Dataset entries
______

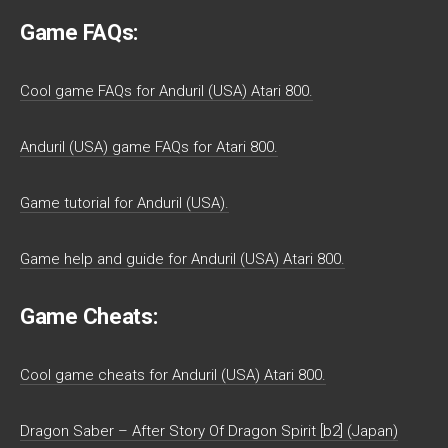
Game FAQs:
Cool game FAQs for Anduril (USA) Atari 800.
Anduril (USA) game FAQs for Atari 800.
Game tutorial for Anduril (USA).
Game help and guide for Anduril (USA) Atari 800.
Game Cheats:
Cool game cheats for Anduril (USA) Atari 800.
Dragon Saber – After Story Of Dragon Spirit [b2] (Japan)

______

Beginning at the line that contains "Anduril (USA) game FAQs for Atari 800.", reproduce every line down to the last line of the entries above, exactly and only those.

Anduril (USA) game FAQs for Atari 800.
Game tutorial for Anduril (USA).
Game help and guide for Anduril (USA) Atari 800.
Game Cheats:
Cool game cheats for Anduril (USA) Atari 800.
Dragon Saber – After Story Of Dragon Spirit [b2] (Japan)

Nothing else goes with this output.